FastAPI is an emergent web framework for building APIs with Python 3.7+ based on standard Python-type hints. It is gaining popularity due to its high performance and easy-to-use features. On the other hand, PostgreSQL is a robust, open-source relational database with advanced querying capabilities. One of those is its full-text search, which is instrumental for applications that need to implement search features. In this article, we will explore how to incorporate PostgreSQL full-text search into a FastAPI application.
Getting Started
Before diving into code examples, ensure that you have Python and PostgreSQL installed in your development environment. You can verify your installations by running the following commands:
python --version
psql --version
Additionally, we will need to install FastAPI, Uvicorn (for running the server), and databases for asynchronous database interaction:
pip install fastapi uvicorn[standard] databases asyncpg
Setting Up PostgreSQL
First, let's create a PostgreSQL database. Start the PostgreSQL shell:
psql postgres
Create a database named search_demo
and a user for authentication:
CREATE DATABASE search_demo;
CREATE USER api_user WITH PASSWORD 'securepassword';
GRANT ALL PRIVILEGES ON DATABASE search_demo TO api_user;
Creating a Data Model
Next, define a data model in Python with SQLAlchemy. For illustration, let's consider a simple model for articles that includes a full-text search setup:
from sqlalchemy import create_engine, MetaData, Table, Column, Integer, String
from sqlalchemy.sql import text
database_url = "postgresql+asyncpg://api_user:securepassword@localhost/search_demo"
metadata = MetaData()
articles = Table(
'articles', metadata,
Column('id', Integer, primary_key=True),
Column('title', String, nullable=False),
Column('content', String, nullable=False)
)
When setting up the database, ensure the searchable fields use PostgreSQL's full-text search:
CREATE TABLE articles (
id SERIAL PRIMARY KEY,
title VARCHAR(200),
content TEXT
);
CREATE INDEX idx_gin_search ON articles USING gin(to_tsvector('english', title || ' ' || content));
Connecting FastAPI with PostgreSQL
Open the database connection in your FastAPI app:
from databases import Database
from fastapi import FastAPI
app = FastAPI()
database = Database(database_url)
@app.on_event("startup")
async def startup():
await database.connect()
@app.on_event("shutdown")
async def shutdown():
await database.disconnect()
Implementing Full-Text Search
Let's add the search functionality to your FastAPI application. Here is how you can use the tsvector column to perform a full-text search:
from fastapi import HTTPException, Query
@app.get("/search")
async def search_articles(q: str = Query(..., min_length=3, description="Text to search for")):
query = "SELECT id, title, content FROM articles WHERE to_tsvector('english', title || ' ' || content) @@ plainto_tsquery(:search_query);"

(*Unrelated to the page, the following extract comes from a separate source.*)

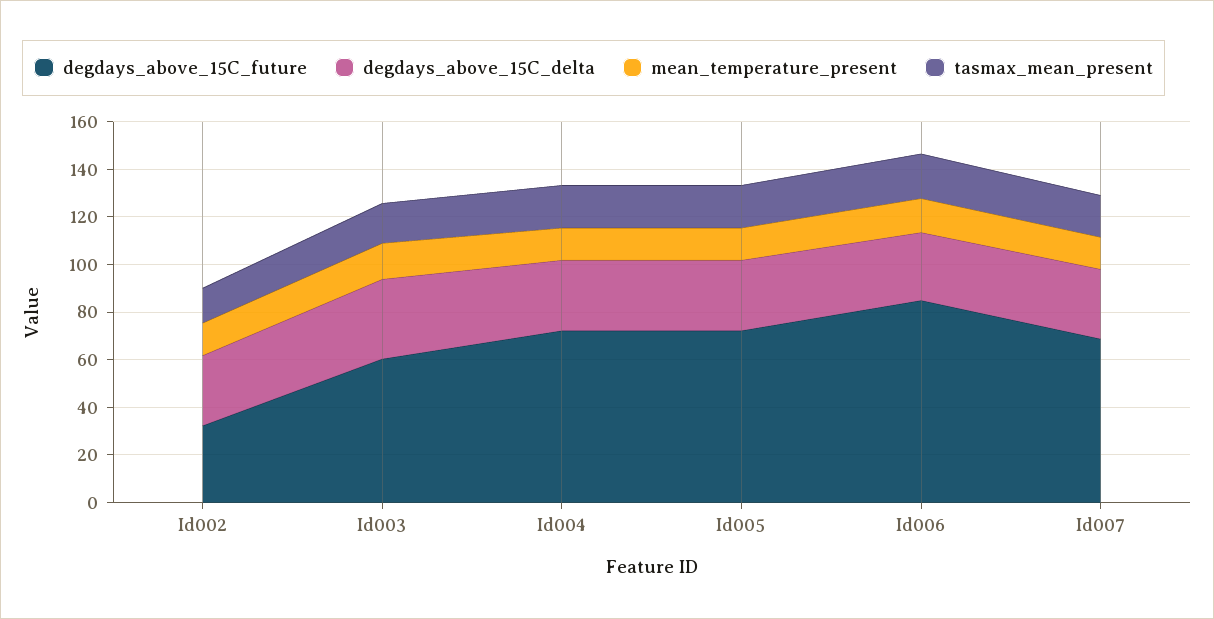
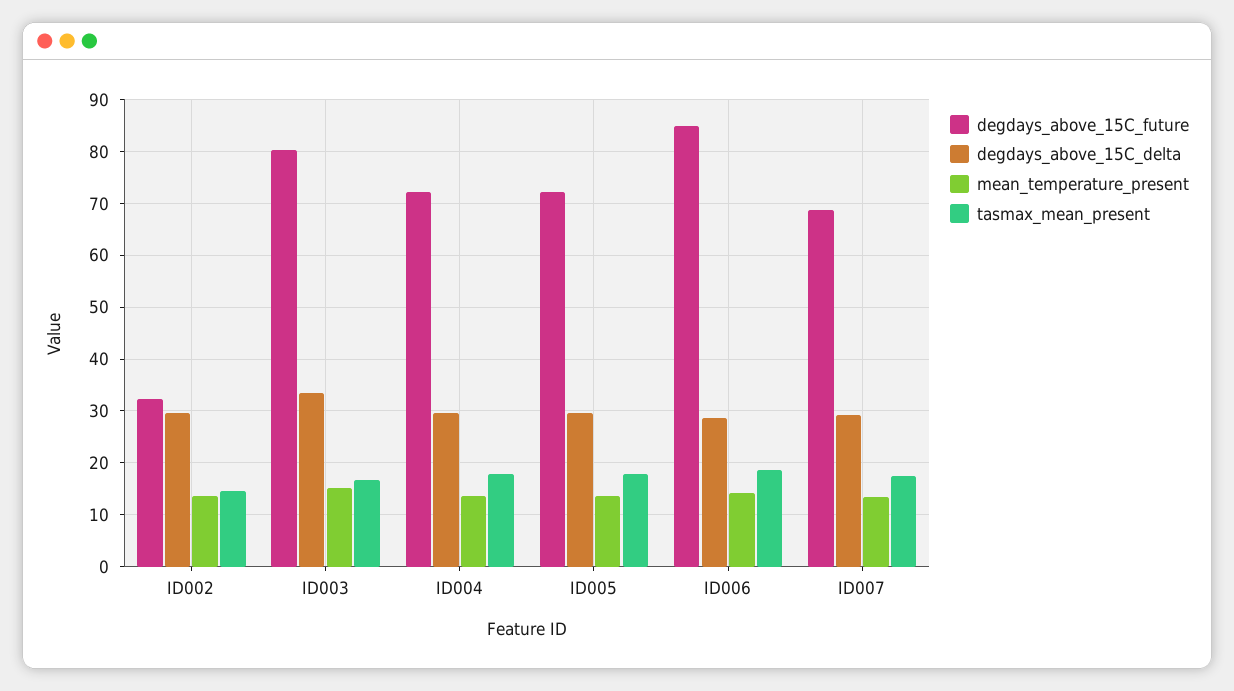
degdays_above_15C_future, Id003: 60 -> 80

results = await database.fetch_all(query, values={"search_query": q})
if not results:
raise HTTPException(status_code=404, detail="No articles found")
return results
Testing the Search Endpoint
Finally, to run your application, execute:
uvicorn myapp:app --reload
You can then navigate to http://127.0.0.1:8000/docs
to interact with your API using the built-in FastAPI documentation viewer.
Try searching for a keyword within your existing articles and observe the results swiftly returned by the full-text search capabilities of PostgreSQL.
Conclusion
Integrating PostgreSQL's full-text search with FastAPI makes your Python applications capable of handling complex search queries efficiently. This combination provides a scalable approach, leveraging both technologies' strengths for enriched and high-performance web applications. Armed with these tools, you can extend your knowledge and build robust search functionalities tailored to your applications' needs.